Voice-replicating technology has improved an impressive amount in the last few years, thanks to new speech generative models.
With various products, people are able to generate relatively convincing audio copies of people’s voices with surprisingly little input. Voice Engine from OpenAI, for example, claims to use “text input and a single 15-second audio sample to generate natural-sounding speech that closely resembles the original speaker.”
The results are pretty good, if occasionally straying into the uncanny valley.
But with cool new technology comes people hoping to exploit it for nefarious purposes. The USA, for instance, has already seen one scam involving a robocaller impersonating President Joe Biden, urging Democrats in New Hampshire not to vote in the Presidential primaries. Not all are so ambitious as attempting to affect who is in the White House. Others have had scam phone calls supposedly from loved ones, in attempts to get some good old-fashioned money.
It’s a problem, but cybersecurity researchers are working on a solution in the form of watermarking audio. Meta – the parent company of Facebook and Instagram – has created a product called AudioSeal, which they call “the first audio watermarking technique designed specifically for localized detection of AI-generated speech”.
At the moment, detecting synthesized audio generally relies upon training algorithms to distinguish it from normal speech. In a different approach, the team looked at ways that AI-generated speech could be “watermarked” with imperceptible noise.

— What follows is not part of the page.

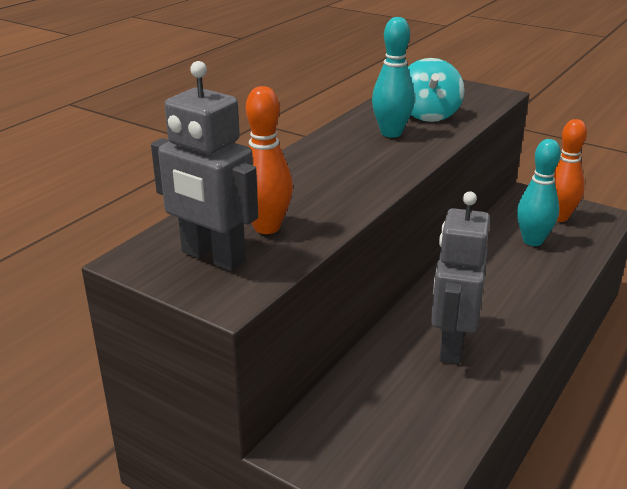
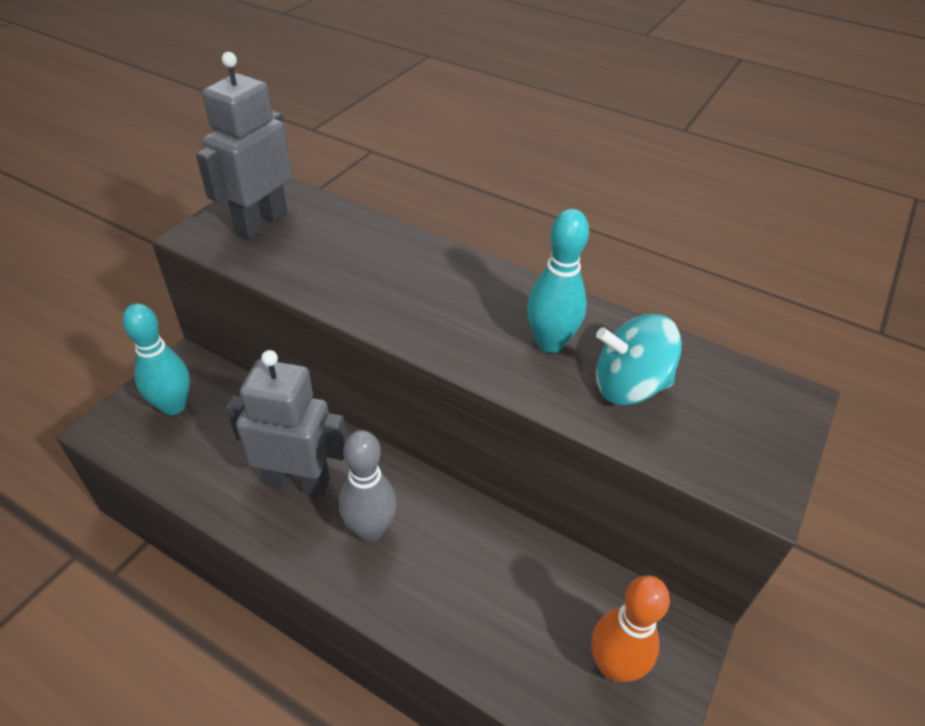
camera: 85 degrees right, 15 degrees up
orange bowling pin [246,86,293,234] -> none
turquoise bowling pin [517,139,561,246] -> turquoise bowling pin moved to [122,304,190,415]
none -> grey bowling pin [339,430,397,542]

“Watermarking emerges as a strong alternative. It embeds a signal in the generated audio, imperceptible to the ear but robustly detectable by specific algorithms,” the team behind the technique explains in a paper posted to pre-print server arXiv (meaning it’s yet to be peer-reviewed). “It is based on a generator/detector architecture that can generate and extract watermarks at the audio sample level. This removes the dependency on slow brute force algorithms, traditionally used to encode and decode audio watermarks.”
The team told MIT Technology Review that the system is effective at picking up on the watermarks, correctly identifying watermarks with between 90 and 100 percent accuracy. However, detection via this method would require voice-generating technology companies to place watermarks within their audio files, something which isn’t necessarily going to happen any time soon.
“Watermarking in general can have a set of potential misuses such as government surveillance of dissidents or corporate identification of whistle blowers,” the team adds in the paper. “Additionally, the watermarking technology might be misused to enforce copyright on user-generated content, and its ability to detect AI-generated audio could increase skepticism about digital communication authenticity, potentially undermining trust in digital media and AI.
“However, despite these risks, ensuring the detectability of AI-generated content is important, along with advocating for robust security measures and legal frameworks to govern the technology’s use.”
The paper is posted on the pre-print server arXiv, while AudioSeal itself is available on GitHub.